Is it true that $V=W$?
Here is an example of some element from $W$:
$$\left(\dfrac{t-a}{t-b}\right)\wedge (t-c)$$
(The points $a,b,c$ are mutually different).
However, it is not clear whether $\xi_{a,b}:=(t-a)\wedge (t-b)$ lies in $W$ or not. (Both divisors of the function $(t-a), (t-b)$ contain $\infty\in\mathbb P^1$.)
On the other hand, it is easy to see that my question is equivalent to the fact that for any $a,b$ we have $\xi_{a,b}\in W$.
Let me write the group $A$ additively and denote $t-a$ by simply $a$. As you mentioned, for $a,b,c$ distinct, $(a-b)\wedge c=a\wedge c-b\wedge c\in W$. In other words, if we work in the quotient $V/W$, then $a\wedge c=b\wedge c$. Using this repeatedly for different permutations of the variables, in $V/W$ we get $$a\wedge c=b\wedge c=b\wedge a=c\wedge a.$$ That is, $a\wedge c=-a\wedge c$ in $V/W$ so $a\wedge c\in W$.

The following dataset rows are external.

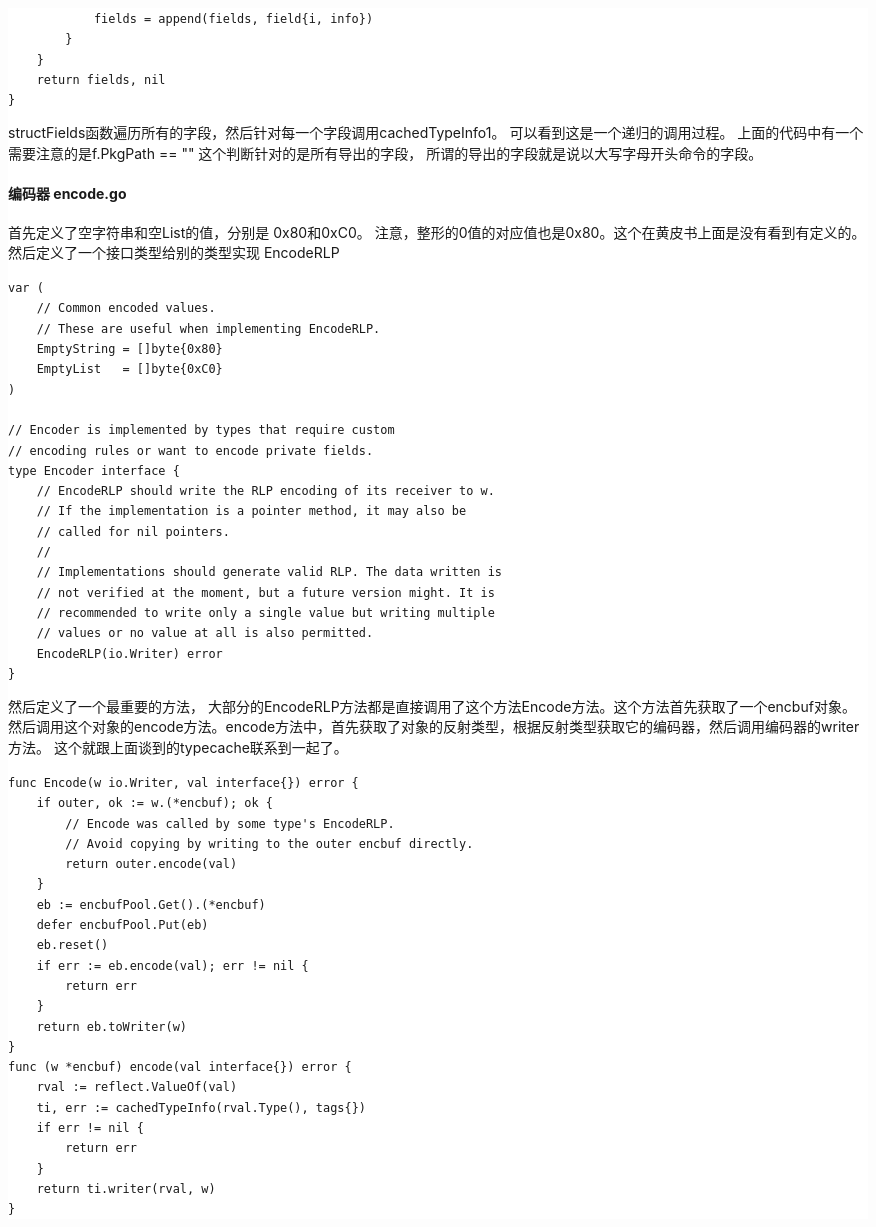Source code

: 				fields = append(fields, field{i, info})
			}
		}
		return fields, nil
	}

structFields函数遍历所有的字段，然后针对每一个字段调用cachedTypeInfo1。 可以看到这是一个递归的调用过程。 上面的代码中有一个需要注意的是f.PkgPath == "" 这个判断针对的是所有导出的字段， 所谓的导出的字段就是说以大写字母开头命令的字段。


#### 编码器 encode.go
首先定义了空字符串和空List的值，分别是 0x80和0xC0。 注意，整形的0值的对应值也是0x80。这个在黄皮书上面是没有看到有定义的。 然后定义了一个接口类型给别的类型实现 EncodeRLP

	var (
		// Common encoded values.
		// These are useful when implementing EncodeRLP.
		EmptyString = []byte{0x80}
		EmptyList   = []byte{0xC0}
	)
	
	// Encoder is implemented by types that require custom
	// encoding rules or want to encode private fields.
	type Encoder interface {
		// EncodeRLP should write the RLP encoding of its receiver to w.
		// If the implementation is a pointer method, it may also be
		// called for nil pointers.
		//
		// Implementations should generate valid RLP. The data written is
		// not verified at the moment, but a future version might. It is
		// recommended to write only a single value but writing multiple
		// values or no value at all is also permitted.
		EncodeRLP(io.Writer) error
	}

然后定义了一个最重要的方法， 大部分的EncodeRLP方法都是直接调用了这个方法Encode方法。这个方法首先获取了一个encbuf对象。 然后调用这个对象的encode方法。encode方法中，首先获取了对象的反射类型，根据反射类型获取它的编码器，然后调用编码器的writer方法。 这个就跟上面谈到的typecache联系到一起了。
	
	func Encode(w io.Writer, val interface{}) error {
		if outer, ok := w.(*encbuf); ok {
			// Encode was called by some type's EncodeRLP.
			// Avoid copying by writing to the outer encbuf directly.
			return outer.encode(val)
		}
		eb := encbufPool.Get().(*encbuf)
		defer encbufPool.Put(eb)
		eb.reset()
		if err := eb.encode(val); err != nil {
			return err
		}
		return eb.toWriter(w)
	}
	func (w *encbuf) encode(val interface{}) error {
		rval := reflect.ValueOf(val)
		ti, err := cachedTypeInfo(rval.Type(), tags{})
		if err != nil {
			return err
		}
		return ti.writer(rval, w)
	}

(If you don't tensor with $\mathbb{Q}$, on the other hand, it is not true, since there is a homomorphism $\Lambda^2 A\to\mathbb{Z}/(2)$ which sends $\xi_{a,b}$ to $1$ for all $a\neq b$ and then the kernel of this homomorphism contains $f\wedge g$ for all $f$ and $g$ with disjoint divisors, since if $f\wedge g$ had a sum of an odd number of $\xi_{a,b}$'s then both divisors would have to contain $\infty$.)